8. Süße Täuschung

[203] Oft, wenn ich bei der Sterne Schein

Zum Kirchhof meine Schritte lenke,

Und mich so tief, so ganz hinein

In jene sel'ge Zeit versenke,

Wie wir zusammen Hand in Hand

Hier wandelten in stillem Wehe,

Da ist es mir, als ob das Band

Noch immer heiter fortbestehe.


Wir gehen fort und immer fort

Und schau'n die Gräber in der Runde,

Du hast für jegliches ein Wort

Und sprichst es aus mit sanftem Munde,[203]
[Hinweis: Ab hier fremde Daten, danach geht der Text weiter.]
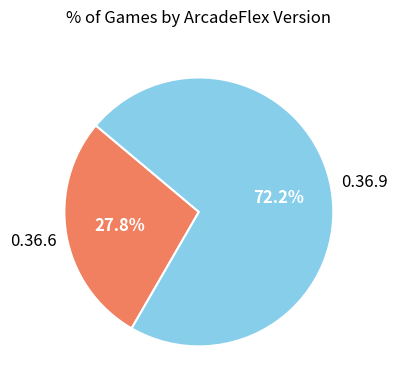

Is there a majority slice in this chart?

Yes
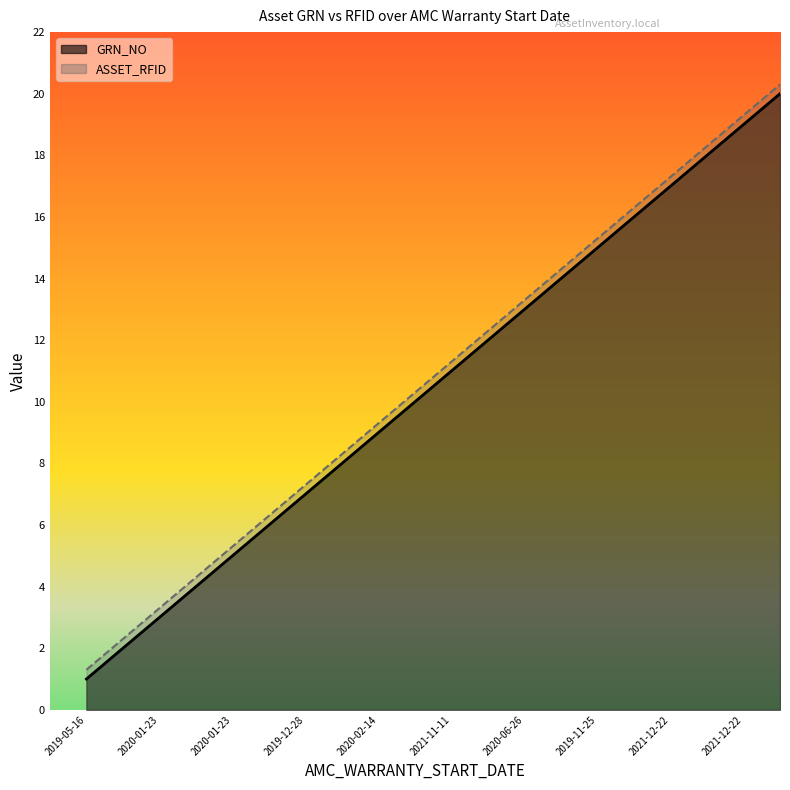

True or false: GRN_NO and ASSET_RFID intersect in this chart.

False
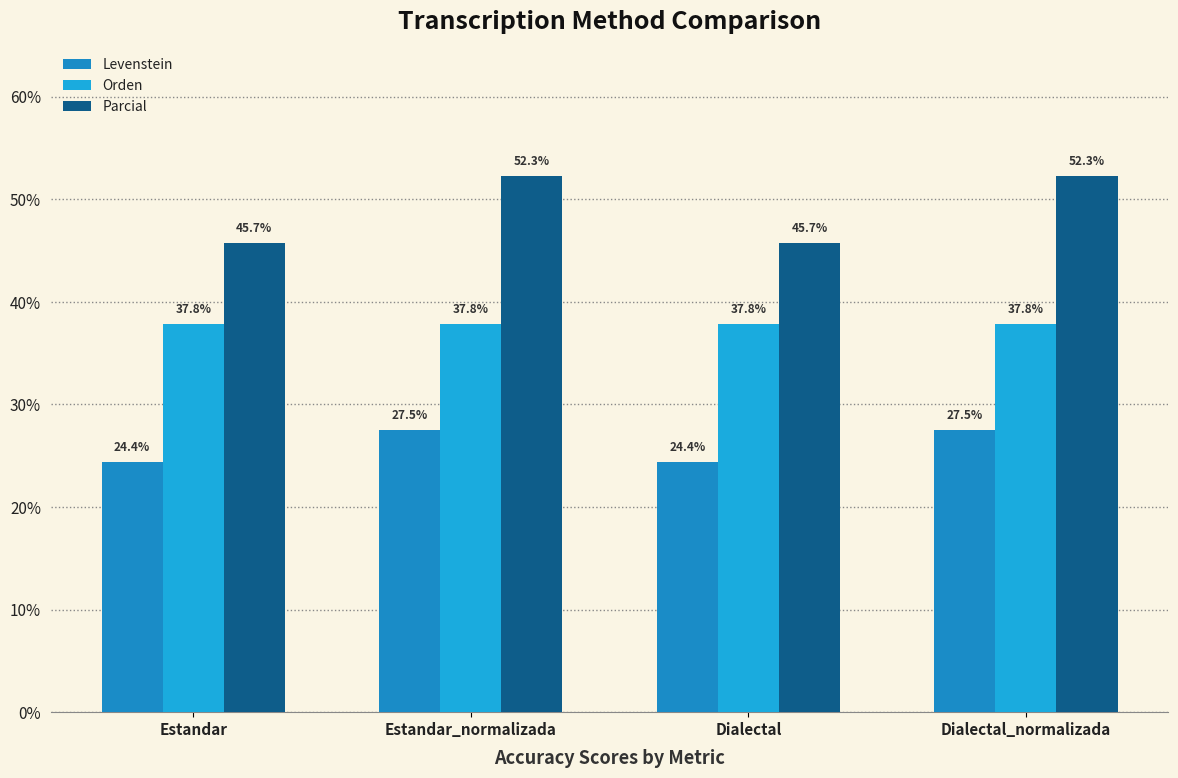

At which category does the chart reach its peak across all series?

Estandar_normalizada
Du sprichst vom frühen Schlafengeh'n

Und von der Eitelkeit der Erde

Und von dem großen Wiederseh'n,

Das Gott uns nicht versagen werde.


Und kommt zuletzt dein eigen Grab,

So rufst du aus: wir müssen scheiden!

Der Vater ruft die Tochter ab,

Wir wußten's längst, und wollen's leiden!

Und ruhig wandle ich hinaus,

Wie einst aus deines Vaters Garten,

Wenn er dich heimrief in das Haus,

Du aber sprachst, ich solle warten.


Quelle:
Friedrich Hebbel: Sämtliche Werke. 1. Abteilung: Werke, Berlin [1911 ff], S. 203-204.